BEGIN SOURCE TEXT
Incumbents Win Via Feature Bloat—Open Source Breaks It

Historical winners like AWS, Salesforce, and Retool dominate because they amass 1,000+ features over years, trapping customers. A typical user needs 50, but 25 are core (used by 80% of customers), 25 are rare (<1%), and 950 are niche. Migrating fails over that one bespoke feature used by 1%—10,000 customers for giants, but 1 for startups. Plugins help (Retool's integrations), but they're hell: unstable, support-heavy, lock you in. Vercel succeeds by hosting your code atop AWS, missing 95% of features but excelling at web app deploys with GitHub. Users plug in Supabase, Convex, or Cloudflare via code—no plugins needed.

This modular code-first model scales without bloat. AWS's failed all-in-one attempts (Amplify) prove modularity wins.
END SOURCE TEXT
WORK ORDER 1: Transcribe the passage on feature bloat and open source between "Incumbents Win Via" and "code—no plugins needed.", inclusive.
WORK ORDER 2: Which AWS product does the passage on feature bloat name as a failed all-in-one attempt?
WORK ORDER 3: Resume the passage on feature bloat and open source after its last sentence.
BEGIN INFORMATION GIVEN
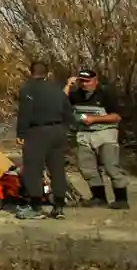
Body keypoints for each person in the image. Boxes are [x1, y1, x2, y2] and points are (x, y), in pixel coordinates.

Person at [14, 58, 73, 220]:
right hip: (58, 132)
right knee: (58, 170)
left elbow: (25, 113)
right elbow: (68, 113)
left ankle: (35, 206)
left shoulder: (28, 89)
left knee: (33, 170)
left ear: (30, 72)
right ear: (48, 74)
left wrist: (21, 133)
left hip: (37, 132)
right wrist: (65, 130)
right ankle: (59, 207)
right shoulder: (57, 90)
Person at [67, 66, 129, 209]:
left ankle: (121, 199)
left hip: (105, 134)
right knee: (87, 168)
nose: (84, 84)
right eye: (81, 81)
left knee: (111, 166)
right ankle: (99, 197)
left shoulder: (106, 95)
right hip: (84, 135)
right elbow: (60, 102)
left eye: (87, 81)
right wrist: (68, 85)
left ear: (95, 81)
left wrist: (95, 119)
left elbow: (116, 116)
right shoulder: (76, 95)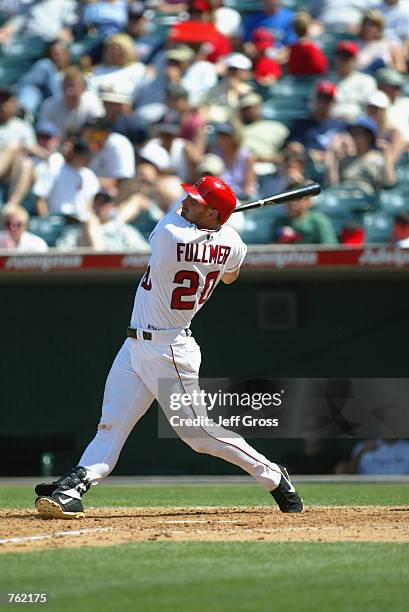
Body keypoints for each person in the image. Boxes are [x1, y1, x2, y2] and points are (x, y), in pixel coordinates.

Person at [34, 175, 303, 519]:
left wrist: (211, 231)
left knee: (200, 436)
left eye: (197, 202)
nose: (186, 202)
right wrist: (218, 234)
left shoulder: (169, 233)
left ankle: (273, 475)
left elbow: (178, 212)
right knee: (110, 426)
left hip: (170, 350)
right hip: (135, 346)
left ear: (213, 215)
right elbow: (232, 275)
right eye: (190, 198)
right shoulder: (234, 243)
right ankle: (75, 486)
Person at [56, 188, 150, 252]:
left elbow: (141, 253)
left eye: (106, 203)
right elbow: (63, 252)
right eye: (99, 202)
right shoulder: (76, 229)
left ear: (113, 206)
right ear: (93, 204)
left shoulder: (123, 230)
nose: (102, 206)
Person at [325, 116, 396, 193]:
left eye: (358, 133)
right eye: (351, 133)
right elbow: (332, 186)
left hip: (368, 200)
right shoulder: (344, 158)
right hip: (344, 198)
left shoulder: (378, 158)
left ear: (369, 136)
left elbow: (389, 183)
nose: (353, 136)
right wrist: (332, 154)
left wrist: (386, 156)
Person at [32, 139, 100, 218]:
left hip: (78, 221)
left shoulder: (90, 176)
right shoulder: (55, 166)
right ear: (75, 153)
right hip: (55, 218)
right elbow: (40, 198)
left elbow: (88, 206)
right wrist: (46, 221)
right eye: (85, 156)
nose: (88, 160)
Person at [39, 67, 104, 137]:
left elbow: (99, 131)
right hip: (55, 143)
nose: (69, 93)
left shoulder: (93, 104)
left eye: (73, 88)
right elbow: (43, 133)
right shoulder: (49, 106)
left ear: (83, 89)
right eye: (66, 87)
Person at [271, 179, 338, 244]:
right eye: (288, 200)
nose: (292, 204)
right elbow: (270, 251)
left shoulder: (319, 221)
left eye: (297, 199)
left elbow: (329, 250)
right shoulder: (279, 223)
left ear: (308, 201)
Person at [331, 41, 377, 122]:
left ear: (355, 60)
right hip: (330, 124)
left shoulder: (366, 81)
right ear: (335, 58)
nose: (343, 60)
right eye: (340, 56)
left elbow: (369, 109)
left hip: (357, 124)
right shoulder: (325, 81)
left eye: (347, 57)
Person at [355, 9, 406, 74]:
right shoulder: (354, 43)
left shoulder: (388, 44)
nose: (367, 28)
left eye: (372, 25)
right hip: (360, 77)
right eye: (365, 24)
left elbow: (401, 68)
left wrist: (387, 67)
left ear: (379, 27)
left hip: (382, 79)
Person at [287, 12, 328, 76]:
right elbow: (320, 68)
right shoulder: (311, 47)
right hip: (311, 82)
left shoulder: (293, 47)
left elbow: (291, 69)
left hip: (297, 82)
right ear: (308, 27)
END INFORMATION GIVEN
RESPONSE BOX 1:
Incumbents Win Via Feature Bloat—Open Source Breaks It

Historical winners like AWS, Salesforce, and Retool dominate because they amass 1,000+ features over years, trapping customers. A typical user needs 50, but 25 are core (used by 80% of customers), 25 are rare (<1%), and 950 are niche. Migrating fails over that one bespoke feature used by 1%—10,000 customers for giants, but 1 for startups. Plugins help (Retool's integrations), but they're hell: unstable, support-heavy, lock you in. Vercel succeeds by hosting your code atop AWS, missing 95% of features but excelling at web app deploys with GitHub. Users plug in Supabase, Convex, or Cloudflare via code—no plugins needed.

RESPONSE BOX 2: Amplify.

RESPONSE BOX 3:
"If you have a million customers, a feature that's used by 1% of them is still used by 10,000 customers. If you have a 100 customers, a feature that's used by 1% of them is used by one team. That doesn't work." (Context: Why giants retain customers; reveals economic barrier startups can't match without open source.)

AI Lowers Forking Costs, Sparking User-Led Innovation

AI flips the script: non-devs fork and customize easily. T3 Code (open-source AI coding GUI wrapping Claude/Codex CLIs; bring-your-own-sub) hit 42K installs, 16K weekly users, 9K GitHub stars—and 1.5K forks (10% of weekly users). Users like Emanuel fork into "DP Code," adding multi-terminals, split chats, queuing, plugins from CMUX, even mobile support and handoff features. He praises it as "a skeleton to play with and build from."

This "magical" sharing loop feeds PRs back to core. Pre-AI, forking was dev-only and high-cost; now, everyone iterates. Imagine PostHog (open analytics): users add custom charts without 2-3 week support tickets or self-hosting ClickHouse clusters. HashiCorp thrives on Terraform forks/customs.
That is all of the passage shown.